Covid-19 death rates North and South appear broadly similar
Ten more coronavirus deaths recorded in Northern Ireland
DUP First Minister Arlene Foster (left) and Sinn Féin Deputy First Minister Michelle O’Neill (right) speaking in Belfast on the Covid-19 situatin in Northern Ireland earlier this month. Photograph: Kelvin Boyes/Press Eye/PA Wire
This brings the total number of Covid-19 fatalities in Northern Ireland to 309 – a death rate that appears to be broadly comparable to that of the Republic.
The department also reported that 66 more people have tested positive for coronavirus in Northern Ireland. The total number of people confirmed with coronavirus now stands at 3,374.
Most of these deaths occurred in Northern Ireland hospitals. These figures do not take into account those who died in care homes in the North.
On Friday the Northern Ireland Statistics and Research Agency reported that up to April 17th an estimated 96 people died in care homes and hospices in the North, which adds about a third to the department’s hospital list.
Allowences must be taken into account for discrepancies in the data, but based on these figures it seems that the coronavirus death rates North and South are roughly similar.
Taking the 309 hospital deaths’ figure and adding it to the 96 care home and hospice deaths gives a total of 405 Northern Ireland deaths.
This gives a Covid-19 death rate of 21 per 100,000 of population in Northern Ireland which has a population of close to 1.9 million.
In the Republic the coronavirus death toll on Monday evening was 1,102. Based on the Republic’s population of 4.9 million that gives a death rate of a comparable 22 per 100,000 of population.
In the South, those compiling the figures argue that they are relatively up to date and include most care home fatality figures.
While this indicates broadly parallel death rates on both sides of the Border a truer comparison can’t be established until all or most of the data is collated.
And as pressure grows in some quarters for easing of the Covid-19 restrictions First Minister Arlene Foster and Deputy First Minister Michelle O’Neill insisted now was not the time “to gamble with people’s lives”.
“Now is not the time for impatience to get the better of us. No one should act as if coronavirus has been beaten. It hasn’t and we still have some way to go,” said Ms Foster.
Deputy First Minister Michelle O’Neill expressed disappointment to hear reports of “some people who seem to have decided for themselves that it’s time to relax the restrictions that are in place to save lives”.
“That kind of attitude is wrong, it is reckless and it is endangering lives. Until a vaccine is found it means we must co-exist with this virus,” she added.
Ms Foster also took issue with comments in the Sunday Times where Sinn Féin leader Mary Lou McDonald characterised Covid-19 as an “accelerant” to a united Ireland. She also described as “astonishing” the lack of a single North-South health policy for the island.
Ms McDonald’s remarks followed on Sinn Féin junior Minister Declan Kearney accusing “some unionists” of putting the economy ahead of public health.
Said Ms Foster “I think the most important job for me as First Minister of Northern Ireland is to protect lives, to save lives, to make sure that our National Health Service, that great British institution, is not in any way overwhelmed by what is going on.
“So I do think it is regrettable that other leaders are interested in constitutional navel-gazing at this time. I think it would be important for us to look back with hindsight when we’re not in the middle of a pandemic. But for others, their priorities lie elsewhere. I think that is regrettable.”
Ms O’Neill said an all-island approach to health was not a political point but “just makes sense”.
The Ulster Unionist Party leader, Steve Aiken said it was “utterly shameful” that Ms McDonald “should seek to use this public health emergency to attempt to create selfish political opportunity in a crisis to advance Sinn Féin political ideology”.

— Recorded information —

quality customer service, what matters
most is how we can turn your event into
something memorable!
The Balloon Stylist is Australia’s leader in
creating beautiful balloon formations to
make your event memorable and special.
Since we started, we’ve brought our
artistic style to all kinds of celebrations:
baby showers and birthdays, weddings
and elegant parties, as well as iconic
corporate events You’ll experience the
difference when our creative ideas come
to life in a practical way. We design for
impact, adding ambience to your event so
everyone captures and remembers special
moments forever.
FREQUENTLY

— Brief 1 —
Reproduce the article on Covid-19 death rates word for word, everything from "The department also" down to "department’s hospital list.".
— Brief 2 —
Name every politician mentioned in the article on Covid-19 death rates.

— Answer area 1 —
The department also reported that 66 more people have tested positive for coronavirus in Northern Ireland. The total number of people confirmed with coronavirus now stands at 3,374.
Most of these deaths occurred in Northern Ireland hospitals. These figures do not take into account those who died in care homes in the North.
On Friday the Northern Ireland Statistics and Research Agency reported that up to April 17th an estimated 96 people died in care homes and hospices in the North, which adds about a third to the department’s hospital list.

— Answer area 2 —
Arlene Foster
Michelle O’Neill
Mary Lou McDonald
Declan Kearney
Steve Aiken